→ **To do**
Please quote exactly the lines below from the line containing "is an immunohistochemistry" to the line containing "cells reveal low", both lines included, and nothing else.

→ **Dataset content**
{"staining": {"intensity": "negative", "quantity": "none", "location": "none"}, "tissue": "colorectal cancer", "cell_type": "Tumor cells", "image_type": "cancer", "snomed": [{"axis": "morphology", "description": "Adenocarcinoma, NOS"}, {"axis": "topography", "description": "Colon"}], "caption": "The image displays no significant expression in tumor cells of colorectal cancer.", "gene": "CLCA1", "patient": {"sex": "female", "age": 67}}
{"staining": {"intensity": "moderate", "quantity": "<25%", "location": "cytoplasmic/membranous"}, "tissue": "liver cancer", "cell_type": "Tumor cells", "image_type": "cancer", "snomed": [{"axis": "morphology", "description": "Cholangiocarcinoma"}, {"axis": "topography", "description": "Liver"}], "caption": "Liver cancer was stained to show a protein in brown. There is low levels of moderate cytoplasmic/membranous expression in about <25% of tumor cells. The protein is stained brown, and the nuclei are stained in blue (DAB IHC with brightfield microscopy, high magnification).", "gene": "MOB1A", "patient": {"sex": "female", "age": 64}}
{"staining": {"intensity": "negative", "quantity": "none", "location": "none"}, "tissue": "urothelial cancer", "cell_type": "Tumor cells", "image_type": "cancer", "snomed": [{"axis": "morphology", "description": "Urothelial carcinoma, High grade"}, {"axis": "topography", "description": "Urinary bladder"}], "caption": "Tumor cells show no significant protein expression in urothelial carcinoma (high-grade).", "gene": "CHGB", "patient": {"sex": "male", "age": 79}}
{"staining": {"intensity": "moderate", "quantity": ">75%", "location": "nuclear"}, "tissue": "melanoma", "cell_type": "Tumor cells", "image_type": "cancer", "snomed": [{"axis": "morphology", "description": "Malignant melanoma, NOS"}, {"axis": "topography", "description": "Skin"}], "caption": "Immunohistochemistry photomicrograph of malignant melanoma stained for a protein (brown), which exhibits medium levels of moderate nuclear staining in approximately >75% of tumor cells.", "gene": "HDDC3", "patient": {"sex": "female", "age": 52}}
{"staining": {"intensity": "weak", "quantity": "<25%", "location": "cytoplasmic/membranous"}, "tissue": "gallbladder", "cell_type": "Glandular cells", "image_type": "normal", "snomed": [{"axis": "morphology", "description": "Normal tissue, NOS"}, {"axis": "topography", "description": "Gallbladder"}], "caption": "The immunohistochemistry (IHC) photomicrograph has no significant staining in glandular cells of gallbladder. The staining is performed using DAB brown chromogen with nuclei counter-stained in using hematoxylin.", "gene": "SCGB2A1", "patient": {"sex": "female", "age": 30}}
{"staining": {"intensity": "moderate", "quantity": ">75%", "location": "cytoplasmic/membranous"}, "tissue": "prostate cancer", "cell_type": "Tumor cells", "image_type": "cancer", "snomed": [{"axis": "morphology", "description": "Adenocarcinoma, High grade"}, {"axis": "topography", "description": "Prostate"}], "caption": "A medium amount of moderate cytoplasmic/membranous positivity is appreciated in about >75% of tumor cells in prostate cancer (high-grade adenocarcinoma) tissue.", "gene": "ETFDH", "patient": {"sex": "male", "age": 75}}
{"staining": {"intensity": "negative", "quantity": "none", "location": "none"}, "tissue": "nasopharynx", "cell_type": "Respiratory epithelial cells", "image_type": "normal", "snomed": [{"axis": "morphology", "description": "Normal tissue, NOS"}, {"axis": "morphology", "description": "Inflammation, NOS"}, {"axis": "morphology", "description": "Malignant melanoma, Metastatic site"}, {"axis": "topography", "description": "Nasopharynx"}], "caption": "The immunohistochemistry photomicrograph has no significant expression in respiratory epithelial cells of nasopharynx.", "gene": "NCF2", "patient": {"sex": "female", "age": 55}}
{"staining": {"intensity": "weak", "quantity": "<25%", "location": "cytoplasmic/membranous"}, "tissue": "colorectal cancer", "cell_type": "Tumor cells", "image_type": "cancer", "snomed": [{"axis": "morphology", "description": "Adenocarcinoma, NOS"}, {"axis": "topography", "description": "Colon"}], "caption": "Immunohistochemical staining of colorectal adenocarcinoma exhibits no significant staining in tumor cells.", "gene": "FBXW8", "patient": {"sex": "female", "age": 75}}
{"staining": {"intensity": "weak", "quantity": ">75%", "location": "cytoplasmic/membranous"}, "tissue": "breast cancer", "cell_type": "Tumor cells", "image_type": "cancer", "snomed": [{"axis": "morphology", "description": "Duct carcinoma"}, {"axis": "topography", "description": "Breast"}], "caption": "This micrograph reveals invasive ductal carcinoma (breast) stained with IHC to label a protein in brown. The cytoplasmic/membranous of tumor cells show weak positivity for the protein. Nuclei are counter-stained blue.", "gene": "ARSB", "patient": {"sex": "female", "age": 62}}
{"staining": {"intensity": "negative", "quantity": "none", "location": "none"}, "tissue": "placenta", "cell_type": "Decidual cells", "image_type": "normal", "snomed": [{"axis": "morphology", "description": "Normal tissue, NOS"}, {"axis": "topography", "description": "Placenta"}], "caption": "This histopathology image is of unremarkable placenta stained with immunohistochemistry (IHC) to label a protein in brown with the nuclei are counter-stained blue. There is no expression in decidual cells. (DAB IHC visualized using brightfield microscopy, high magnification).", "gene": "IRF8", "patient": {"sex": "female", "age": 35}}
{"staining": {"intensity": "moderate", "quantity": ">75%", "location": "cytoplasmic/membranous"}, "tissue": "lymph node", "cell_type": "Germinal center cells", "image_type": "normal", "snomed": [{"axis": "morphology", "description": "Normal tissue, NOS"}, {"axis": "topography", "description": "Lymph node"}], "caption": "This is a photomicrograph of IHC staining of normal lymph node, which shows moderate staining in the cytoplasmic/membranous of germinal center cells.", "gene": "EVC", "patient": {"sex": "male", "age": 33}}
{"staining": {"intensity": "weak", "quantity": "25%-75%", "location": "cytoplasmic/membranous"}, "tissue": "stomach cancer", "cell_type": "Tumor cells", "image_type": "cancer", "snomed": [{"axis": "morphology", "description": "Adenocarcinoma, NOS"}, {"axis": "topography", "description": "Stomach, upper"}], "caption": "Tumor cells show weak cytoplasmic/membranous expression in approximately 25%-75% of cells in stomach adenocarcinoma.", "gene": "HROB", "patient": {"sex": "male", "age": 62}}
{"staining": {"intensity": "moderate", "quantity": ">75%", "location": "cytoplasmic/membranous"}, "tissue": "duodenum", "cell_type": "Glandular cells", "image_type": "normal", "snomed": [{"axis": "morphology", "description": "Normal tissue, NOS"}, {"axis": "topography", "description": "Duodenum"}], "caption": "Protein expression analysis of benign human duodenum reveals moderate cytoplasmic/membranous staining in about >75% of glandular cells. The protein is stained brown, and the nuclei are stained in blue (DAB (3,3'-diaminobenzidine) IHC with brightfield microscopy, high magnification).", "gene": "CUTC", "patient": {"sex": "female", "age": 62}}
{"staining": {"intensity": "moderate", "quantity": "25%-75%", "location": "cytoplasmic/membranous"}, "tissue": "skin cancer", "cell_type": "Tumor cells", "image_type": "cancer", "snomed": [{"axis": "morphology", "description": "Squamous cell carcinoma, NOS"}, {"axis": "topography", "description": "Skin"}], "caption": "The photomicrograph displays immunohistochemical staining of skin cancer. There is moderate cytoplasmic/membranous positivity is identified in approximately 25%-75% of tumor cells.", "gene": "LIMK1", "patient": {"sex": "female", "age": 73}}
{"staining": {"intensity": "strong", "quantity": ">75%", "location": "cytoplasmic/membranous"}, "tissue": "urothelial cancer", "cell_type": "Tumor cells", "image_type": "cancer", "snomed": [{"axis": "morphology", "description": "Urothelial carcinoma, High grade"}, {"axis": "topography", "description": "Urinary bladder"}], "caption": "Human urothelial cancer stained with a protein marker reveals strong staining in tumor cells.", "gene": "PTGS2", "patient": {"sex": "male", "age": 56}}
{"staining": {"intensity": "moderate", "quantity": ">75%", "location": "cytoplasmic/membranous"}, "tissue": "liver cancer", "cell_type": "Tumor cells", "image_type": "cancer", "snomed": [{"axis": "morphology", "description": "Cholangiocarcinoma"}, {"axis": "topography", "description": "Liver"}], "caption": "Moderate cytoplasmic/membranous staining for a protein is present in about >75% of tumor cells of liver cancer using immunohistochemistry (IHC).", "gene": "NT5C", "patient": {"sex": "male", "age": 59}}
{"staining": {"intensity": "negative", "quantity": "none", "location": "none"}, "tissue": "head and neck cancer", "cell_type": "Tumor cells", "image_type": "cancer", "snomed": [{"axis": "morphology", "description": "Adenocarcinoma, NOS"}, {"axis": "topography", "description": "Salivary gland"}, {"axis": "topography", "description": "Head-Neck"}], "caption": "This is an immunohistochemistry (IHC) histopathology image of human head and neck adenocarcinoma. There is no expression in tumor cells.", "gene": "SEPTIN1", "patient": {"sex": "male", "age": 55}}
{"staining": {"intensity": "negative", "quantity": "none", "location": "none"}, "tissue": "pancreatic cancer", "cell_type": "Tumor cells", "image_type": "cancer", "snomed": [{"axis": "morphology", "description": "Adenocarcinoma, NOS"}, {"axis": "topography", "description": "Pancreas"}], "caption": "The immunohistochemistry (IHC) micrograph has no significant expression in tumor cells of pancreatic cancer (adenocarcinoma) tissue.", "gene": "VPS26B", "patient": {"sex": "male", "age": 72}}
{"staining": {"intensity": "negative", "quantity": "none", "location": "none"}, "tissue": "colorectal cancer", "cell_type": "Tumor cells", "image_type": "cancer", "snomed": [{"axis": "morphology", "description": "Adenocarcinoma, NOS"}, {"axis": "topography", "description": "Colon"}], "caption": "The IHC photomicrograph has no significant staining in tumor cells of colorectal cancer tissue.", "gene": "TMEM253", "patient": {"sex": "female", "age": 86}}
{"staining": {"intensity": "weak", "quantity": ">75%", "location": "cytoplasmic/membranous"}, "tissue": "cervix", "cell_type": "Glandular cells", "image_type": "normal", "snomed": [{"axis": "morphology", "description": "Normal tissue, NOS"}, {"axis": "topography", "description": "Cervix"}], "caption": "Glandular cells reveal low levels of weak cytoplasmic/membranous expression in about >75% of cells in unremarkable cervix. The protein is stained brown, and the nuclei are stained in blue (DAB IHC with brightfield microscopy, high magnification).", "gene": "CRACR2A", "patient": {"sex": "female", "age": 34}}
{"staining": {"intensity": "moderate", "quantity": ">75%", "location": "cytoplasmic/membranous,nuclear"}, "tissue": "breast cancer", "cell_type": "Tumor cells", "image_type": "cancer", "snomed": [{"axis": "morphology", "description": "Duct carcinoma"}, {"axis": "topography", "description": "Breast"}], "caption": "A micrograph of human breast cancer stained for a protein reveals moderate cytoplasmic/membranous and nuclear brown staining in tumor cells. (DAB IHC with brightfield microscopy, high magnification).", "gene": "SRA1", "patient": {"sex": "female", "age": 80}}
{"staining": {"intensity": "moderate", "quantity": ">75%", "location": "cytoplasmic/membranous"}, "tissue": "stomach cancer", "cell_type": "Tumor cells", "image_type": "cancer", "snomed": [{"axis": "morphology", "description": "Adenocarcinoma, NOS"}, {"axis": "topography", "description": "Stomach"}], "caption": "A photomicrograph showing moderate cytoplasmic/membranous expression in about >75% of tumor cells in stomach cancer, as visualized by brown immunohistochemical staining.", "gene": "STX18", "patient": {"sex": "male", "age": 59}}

→ **Exercise result**
{"staining": {"intensity": "negative", "quantity": "none", "location": "none"}, "tissue": "head and neck cancer", "cell_type": "Tumor cells", "image_type": "cancer", "snomed": [{"axis": "morphology", "description": "Adenocarcinoma, NOS"}, {"axis": "topography", "description": "Salivary gland"}, {"axis": "topography", "description": "Head-Neck"}], "caption": "This is an immunohistochemistry (IHC) histopathology image of human head and neck adenocarcinoma. There is no expression in tumor cells.", "gene": "SEPTIN1", "patient": {"sex": "male", "age": 55}}
{"staining": {"intensity": "negative", "quantity": "none", "location": "none"}, "tissue": "pancreatic cancer", "cell_type": "Tumor cells", "image_type": "cancer", "snomed": [{"axis": "morphology", "description": "Adenocarcinoma, NOS"}, {"axis": "topography", "description": "Pancreas"}], "caption": "The immunohistochemistry (IHC) micrograph has no significant expression in tumor cells of pancreatic cancer (adenocarcinoma) tissue.", "gene": "VPS26B", "patient": {"sex": "male", "age": 72}}
{"staining": {"intensity": "negative", "quantity": "none", "location": "none"}, "tissue": "colorectal cancer", "cell_type": "Tumor cells", "image_type": "cancer", "snomed": [{"axis": "morphology", "description": "Adenocarcinoma, NOS"}, {"axis": "topography", "description": "Colon"}], "caption": "The IHC photomicrograph has no significant staining in tumor cells of colorectal cancer tissue.", "gene": "TMEM253", "patient": {"sex": "female", "age": 86}}
{"staining": {"intensity": "weak", "quantity": ">75%", "location": "cytoplasmic/membranous"}, "tissue": "cervix", "cell_type": "Glandular cells", "image_type": "normal", "snomed": [{"axis": "morphology", "description": "Normal tissue, NOS"}, {"axis": "topography", "description": "Cervix"}], "caption": "Glandular cells reveal low levels of weak cytoplasmic/membranous expression in about >75% of cells in unremarkable cervix. The protein is stained brown, and the nuclei are stained in blue (DAB IHC with brightfield microscopy, high magnification).", "gene": "CRACR2A", "patient": {"sex": "female", "age": 34}}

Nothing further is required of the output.